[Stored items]
----
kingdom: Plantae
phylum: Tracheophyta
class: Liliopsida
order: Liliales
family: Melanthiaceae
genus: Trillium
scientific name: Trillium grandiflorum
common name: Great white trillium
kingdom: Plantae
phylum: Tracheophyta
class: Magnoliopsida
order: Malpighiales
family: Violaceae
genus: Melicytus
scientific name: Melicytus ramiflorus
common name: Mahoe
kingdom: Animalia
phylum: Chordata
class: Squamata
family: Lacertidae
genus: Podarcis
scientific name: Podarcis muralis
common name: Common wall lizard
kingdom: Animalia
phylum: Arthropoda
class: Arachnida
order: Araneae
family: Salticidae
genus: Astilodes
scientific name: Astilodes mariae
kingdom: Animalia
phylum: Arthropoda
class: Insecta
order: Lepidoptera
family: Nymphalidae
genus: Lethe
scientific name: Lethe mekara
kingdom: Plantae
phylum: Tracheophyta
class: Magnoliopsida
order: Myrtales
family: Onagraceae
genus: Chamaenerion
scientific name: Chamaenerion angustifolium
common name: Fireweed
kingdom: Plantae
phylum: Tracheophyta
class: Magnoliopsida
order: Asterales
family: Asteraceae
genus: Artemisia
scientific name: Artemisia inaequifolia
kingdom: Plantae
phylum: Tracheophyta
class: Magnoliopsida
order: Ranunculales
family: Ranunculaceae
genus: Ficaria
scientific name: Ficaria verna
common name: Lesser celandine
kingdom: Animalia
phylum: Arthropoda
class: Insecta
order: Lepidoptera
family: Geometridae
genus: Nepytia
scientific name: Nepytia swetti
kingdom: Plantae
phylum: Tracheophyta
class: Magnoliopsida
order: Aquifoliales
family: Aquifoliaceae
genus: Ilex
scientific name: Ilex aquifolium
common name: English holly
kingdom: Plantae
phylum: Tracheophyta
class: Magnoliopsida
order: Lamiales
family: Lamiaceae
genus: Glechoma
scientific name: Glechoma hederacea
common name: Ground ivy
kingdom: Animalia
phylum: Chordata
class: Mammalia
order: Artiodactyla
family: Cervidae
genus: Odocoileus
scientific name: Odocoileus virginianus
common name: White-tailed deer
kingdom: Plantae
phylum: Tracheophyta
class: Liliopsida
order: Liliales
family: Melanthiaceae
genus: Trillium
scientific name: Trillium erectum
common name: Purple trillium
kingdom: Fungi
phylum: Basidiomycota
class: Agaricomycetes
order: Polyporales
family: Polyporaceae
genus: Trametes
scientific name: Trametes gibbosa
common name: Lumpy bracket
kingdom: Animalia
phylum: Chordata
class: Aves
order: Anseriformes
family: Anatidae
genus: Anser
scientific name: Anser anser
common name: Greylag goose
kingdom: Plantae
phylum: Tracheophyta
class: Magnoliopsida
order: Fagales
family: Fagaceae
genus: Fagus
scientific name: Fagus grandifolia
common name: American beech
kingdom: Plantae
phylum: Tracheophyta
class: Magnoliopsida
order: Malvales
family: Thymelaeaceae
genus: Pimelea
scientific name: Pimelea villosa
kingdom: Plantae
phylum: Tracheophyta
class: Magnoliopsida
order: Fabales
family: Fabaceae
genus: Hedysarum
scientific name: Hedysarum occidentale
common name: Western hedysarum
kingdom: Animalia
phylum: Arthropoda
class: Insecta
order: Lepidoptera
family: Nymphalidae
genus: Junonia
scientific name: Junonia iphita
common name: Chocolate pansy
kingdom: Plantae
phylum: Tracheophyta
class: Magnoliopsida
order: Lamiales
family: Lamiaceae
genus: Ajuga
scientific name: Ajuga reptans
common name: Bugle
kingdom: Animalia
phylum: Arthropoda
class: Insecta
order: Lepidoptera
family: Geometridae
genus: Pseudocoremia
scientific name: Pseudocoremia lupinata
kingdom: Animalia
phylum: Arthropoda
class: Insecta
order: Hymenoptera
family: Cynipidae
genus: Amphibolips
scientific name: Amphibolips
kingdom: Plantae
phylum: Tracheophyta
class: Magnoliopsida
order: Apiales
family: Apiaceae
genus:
----
> **Problem to work on**:
Can you reproduce the data above, substituting "vernacular name" for every "common name" and leaving everything else unchanged?

> **The output**:
kingdom: Plantae
phylum: Tracheophyta
class: Liliopsida
order: Liliales
family: Melanthiaceae
genus: Trillium
scientific name: Trillium grandiflorum
vernacular name: Great white trillium
kingdom: Plantae
phylum: Tracheophyta
class: Magnoliopsida
order: Malpighiales
family: Violaceae
genus: Melicytus
scientific name: Melicytus ramiflorus
vernacular name: Mahoe
kingdom: Animalia
phylum: Chordata
class: Squamata
family: Lacertidae
genus: Podarcis
scientific name: Podarcis muralis
vernacular name: Common wall lizard
kingdom: Animalia
phylum: Arthropoda
class: Arachnida
order: Araneae
family: Salticidae
genus: Astilodes
scientific name: Astilodes mariae
kingdom: Animalia
phylum: Arthropoda
class: Insecta
order: Lepidoptera
family: Nymphalidae
genus: Lethe
scientific name: Lethe mekara
kingdom: Plantae
phylum: Tracheophyta
class: Magnoliopsida
order: Myrtales
family: Onagraceae
genus: Chamaenerion
scientific name: Chamaenerion angustifolium
vernacular name: Fireweed
kingdom: Plantae
phylum: Tracheophyta
class: Magnoliopsida
order: Asterales
family: Asteraceae
genus: Artemisia
scientific name: Artemisia inaequifolia
kingdom: Plantae
phylum: Tracheophyta
class: Magnoliopsida
order: Ranunculales
family: Ranunculaceae
genus: Ficaria
scientific name: Ficaria verna
vernacular name: Lesser celandine
kingdom: Animalia
phylum: Arthropoda
class: Insecta
order: Lepidoptera
family: Geometridae
genus: Nepytia
scientific name: Nepytia swetti
kingdom: Plantae
phylum: Tracheophyta
class: Magnoliopsida
order: Aquifoliales
family: Aquifoliaceae
genus: Ilex
scientific name: Ilex aquifolium
vernacular name: English holly
kingdom: Plantae
phylum: Tracheophyta
class: Magnoliopsida
order: Lamiales
family: Lamiaceae
genus: Glechoma
scientific name: Glechoma hederacea
vernacular name: Ground ivy
kingdom: Animalia
phylum: Chordata
class: Mammalia
order: Artiodactyla
family: Cervidae
genus: Odocoileus
scientific name: Odocoileus virginianus
vernacular name: White-tailed deer
kingdom: Plantae
phylum: Tracheophyta
class: Liliopsida
order: Liliales
family: Melanthiaceae
genus: Trillium
scientific name: Trillium erectum
vernacular name: Purple trillium
kingdom: Fungi
phylum: Basidiomycota
class: Agaricomycetes
order: Polyporales
family: Polyporaceae
genus: Trametes
scientific name: Trametes gibbosa
vernacular name: Lumpy bracket
kingdom: Animalia
phylum: Chordata
class: Aves
order: Anseriformes
family: Anatidae
genus: Anser
scientific name: Anser anser
vernacular name: Greylag goose
kingdom: Plantae
phylum: Tracheophyta
class: Magnoliopsida
order: Fagales
family: Fagaceae
genus: Fagus
scientific name: Fagus grandifolia
vernacular name: American beech
kingdom: Plantae
phylum: Tracheophyta
class: Magnoliopsida
order: Malvales
family: Thymelaeaceae
genus: Pimelea
scientific name: Pimelea villosa
kingdom: Plantae
phylum: Tracheophyta
class: Magnoliopsida
order: Fabales
family: Fabaceae
genus: Hedysarum
scientific name: Hedysarum occidentale
vernacular name: Western hedysarum
kingdom: Animalia
phylum: Arthropoda
class: Insecta
order: Lepidoptera
family: Nymphalidae
genus: Junonia
scientific name: Junonia iphita
vernacular name: Chocolate pansy
kingdom: Plantae
phylum: Tracheophyta
class: Magnoliopsida
order: Lamiales
family: Lamiaceae
genus: Ajuga
scientific name: Ajuga reptans
vernacular name: Bugle
kingdom: Animalia
phylum: Arthropoda
class: Insecta
order: Lepidoptera
family: Geometridae
genus: Pseudocoremia
scientific name: Pseudocoremia lupinata
kingdom: Animalia
phylum: Arthropoda
class: Insecta
order: Hymenoptera
family: Cynipidae
genus: Amphibolips
scientific name: Amphibolips
kingdom: Plantae
phylum: Tracheophyta
class: Magnoliopsida
order: Apiales
family: Apiaceae
genus:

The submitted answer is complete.